Natalia Nykiel: Nigdy nie chciałam, żeby moja muzyka była bardzo polityczna. Kiedy jednak ktoś mówi, że jeden człowiek jest gorszy od drugiego lub próbuje wykluczyć pewne grupy społeczne i to są grupy, do których należą moi fani, przyjaciele czy współpracownicy, to nie mogę biernie się temu przyglądać. Milczenie też jest w pewnym sensie zgodą, a ja zawsze będę stała murem za moimi najbliższymi. Tym bardziej, że ostatnio jest dużo nieporozumień wywołanymi nieprawdziwymi informacjami rozpowszechnianymi przez media.
Często można odnieść wrażenie, że wiele sporów wynika z nieznajomości pewnych pojęć.
Natalia Nykiel: Nie sądzę jednak, aby wynikało to ze złej woli zwykłych ludzi, którzy siłą rzeczy trafiają na przekłamane, zmanipulowane treści, jakie podają im niektóre media. Od kilku lat mała grupa osób steruje publikowanymi informacjami oraz wpływa na to, jak ludzie myślą, kreując nie do końca prawdziwą rzeczywistość. To jest właśnie najsmutniejsze - jeżeli ktoś ma tylko jedno źródło informacji, to ciężko znaleźć ten balans. Stąd właśnie bierze się nienawiść. Dlatego potrzeba nam dużo głosów, które kulturalnie będą o tym mówić i nie nakręcać spirali nienawiści.
Spotkałaś się z krytycznymi głosami po publikacji tego postu?

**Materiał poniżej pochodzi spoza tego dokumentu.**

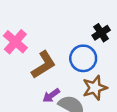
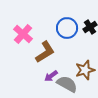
blue circle: (83, 58) -> (67, 28), moved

Natalia Nykiel: Bardzo mnie zdziwiło i zaskoczyło, jak dużo zmieniło się w naszym kraju przez ostatni rok. Kiedy podczas zeszłorocznego Kraków Life Festival zrobiłam performance z piosenką "Born This Way", to nie wzbudziło to tylu kontrowersji, ile wzbudził ten post. Napisałam w nim dokładnie to samo, co powiedziałam wtedy na koncercie. Wywiązała się "dyskusja", choć chyba nie jest to najlepsze słowo opisujące te komentarze. To przerażające, jak wzrosła nienawiść w ciągu tego roku i jak to rokuje na przyszłe lata.